Invitation to History: First Year Course Topics | College of Arts

Invitation to History: First Year Course Topics

Posted on Tuesday, November 1st, 2016

Written by histsec

illsutration of poeple and horse
Illustration - Crime and Culture

A new, mandatory course for all first year History majors and minors:

HIST*1050 Invitation to History

Invitation to History introduces students to the basics of the historian’s craft including interpreting primary sources, locating and critically analyzing secondary sources and writing for History. It will provide you with the tools you need for success in your History major, minor or area of concentration. Choose one of the following two classes:

Winter 2017 - Hist*1050*01  Crime and Culture   (instructor: Dr. Elizabeth Ewan)

This course will study criminal acts such as homicide, witchcraft, theft and slander and how they were defined and prosecuted in past centuries, and the class will employ historical court records to recover the experiences of people in the past.

Winter 2017 - Hist*1050*02  Compact, Contract, and Covenant: Treaty Relationships in North America (instructor: Brittany Luby)

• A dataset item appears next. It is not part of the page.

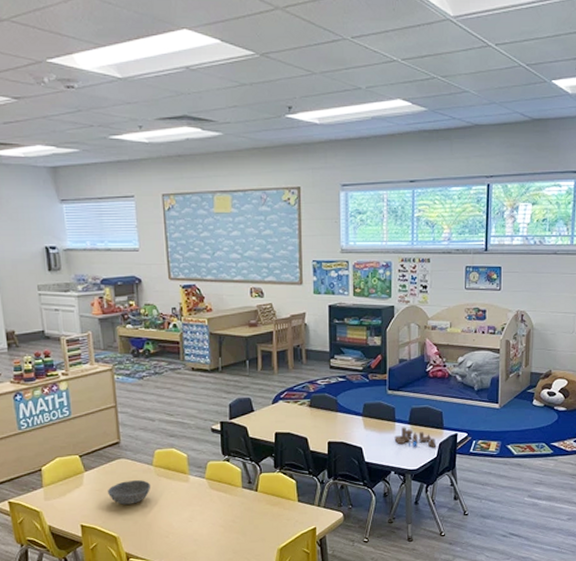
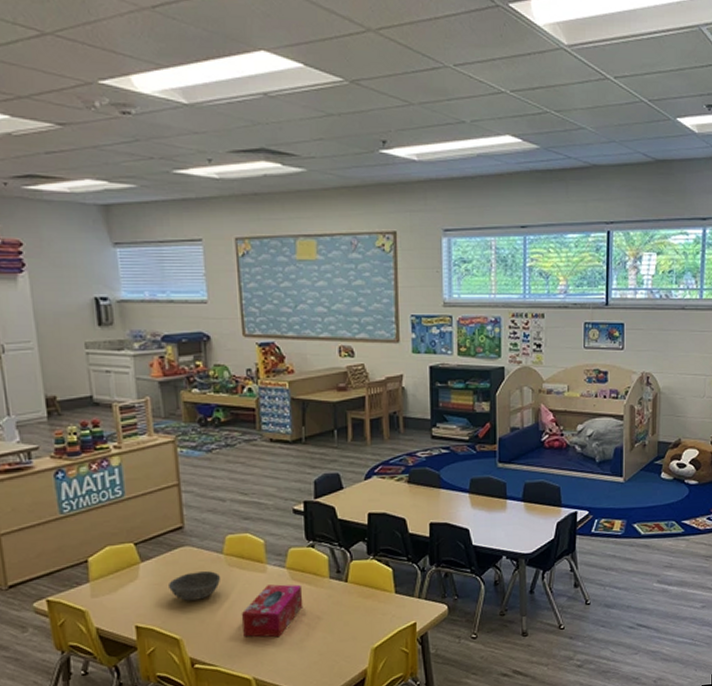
tissue box: none [168,492,220,538] -> present [241,584,303,638]
toy blocks: present [394,427,437,447] -> none [506,504,554,528]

This course will explore the history and nature of treaty making between First Nations and the Crown from the Treaty of Peace and Friendship (1760) to the James Bay and Northern Québec Agreement (1975). It will examine what the terms of treaty reveal about how First Nations and the Crown valued land and natural resources. This course will also explore the concept of “imagined futures,” particularly what the terms of treaty can teach us about how Indigenous and non-Indigenous negotiators envisioned their lives together. Students will have the opportunity to deepen their understanding of treaty history by engaging with treaty documents and oral testimonies.